I need some insight into the “approach” that I used to solve this problem. Namely, I was asked to find if the following function is continuous on all $\mathbb{R}^2$:
$$ f(x, y) = \left\{ \begin{array}{ll} \frac{2 x^2}{x^2 + y^2} & \text{, if } (x, y) \neq (0, 0)\\ 0 & \text{, if } (x, y) = (0, 0) \end{array} \right. $$
I began by stating that the only point of concern is $(0, 0)$ and defined continuity as so:
A function $f(x, y)$ is continious at the point $(x_0, y_0)$ if and only if $f(x_0, y_0)$ exists, $\lim\nolimits_{(x, y) \to (x_0, y_0)} f(x, y)$ exists and $\lim\nolimits_{(x, y) \to (x_0, y_0)} f(x, y) = f(x_0, y_0)$.

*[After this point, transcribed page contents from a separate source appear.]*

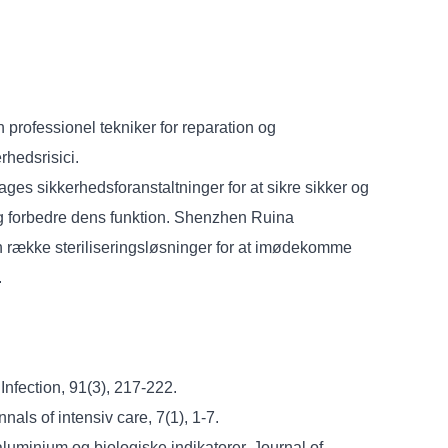
 professionel tekniker for reparation og
rhedsrisici.
tages sikkerhedsforanstaltninger for at sikre sikker og
d og forbedre dens funktion. Shenzhen Ruina
en række steriliseringsløsninger for at imødekomme
.
Infection, 91(3), 217-222.
nals of intensiv care, 7(1), 1-7.
 aluminium og biologiske indikatorer. Journal of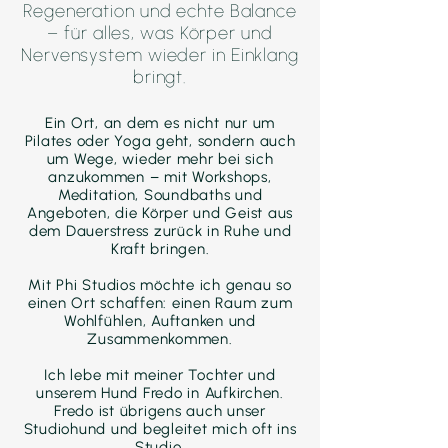
Regeneration und echte Balance
– für alles, was Körper und
Nervensystem wieder in Einklang
bringt.
Ein Ort, an dem es nicht nur um
Pilates oder Yoga geht, sondern auch
um Wege, wieder mehr bei sich
anzukommen – mit Workshops,
Meditation, Soundbaths und
Angeboten, die Körper und Geist aus
dem Dauerstress zurück in Ruhe und
Kraft bringen.
Mit Phi Studios möchte ich genau so
einen Ort schaffen: einen Raum zum
Wohlfühlen, Auftanken und
Zusammenkommen.
Ich lebe mit meiner Tochter und
unserem Hund Fredo in Aufkirchen.
Fredo ist übrigens auch unser
Studiohund und begleitet mich oft ins
Studio.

Then I proceeded to show that $\lim\nolimits_{(x, y) \to (0, 0)} f(x, y) = \lim\nolimits_{(x, y) \to (0, 0)} \frac{2 x^2}{x^2 + y^2}$ does not exists by using limits along curves:
Consider the x-axis. Its parametric equation is $x = t, y = 0$, and $(x, y) \to (0, 0) \Rightarrow t \to 0$. This gives us the following limit: $$ \lim\limits_{(x, y) \to (0, 0)} \frac{2 x^2}{x^2 + y^2} = \lim\limits_{t \to 0} \frac{2 t^2}{t^2 + 0^2} = 2 $$
Next, consider the curve (line) $y = x$. Its parametric equation is $x = t, y = t$, and $(x, y) \to (0, 0) \Rightarrow t \to 0$. This gives us the following limit: $$ \lim\limits_{(x, y) \to (0, 0)} \frac{2 x^2}{x^2 + y^2} = \lim\limits_{t \to 0} \frac{2 t^2}{t^2 + t^2} = 1 $$
Since we got two different results as we approached $(0, 0)$ by two different curves, we can conclude that the general limit does not exist at that point. This means that $f(x, y)$ is not continuous at $(0, 0)$ and hence not continuous on $\mathbb{R}^2$.
Is everything I did here correct?
Thank you for your time.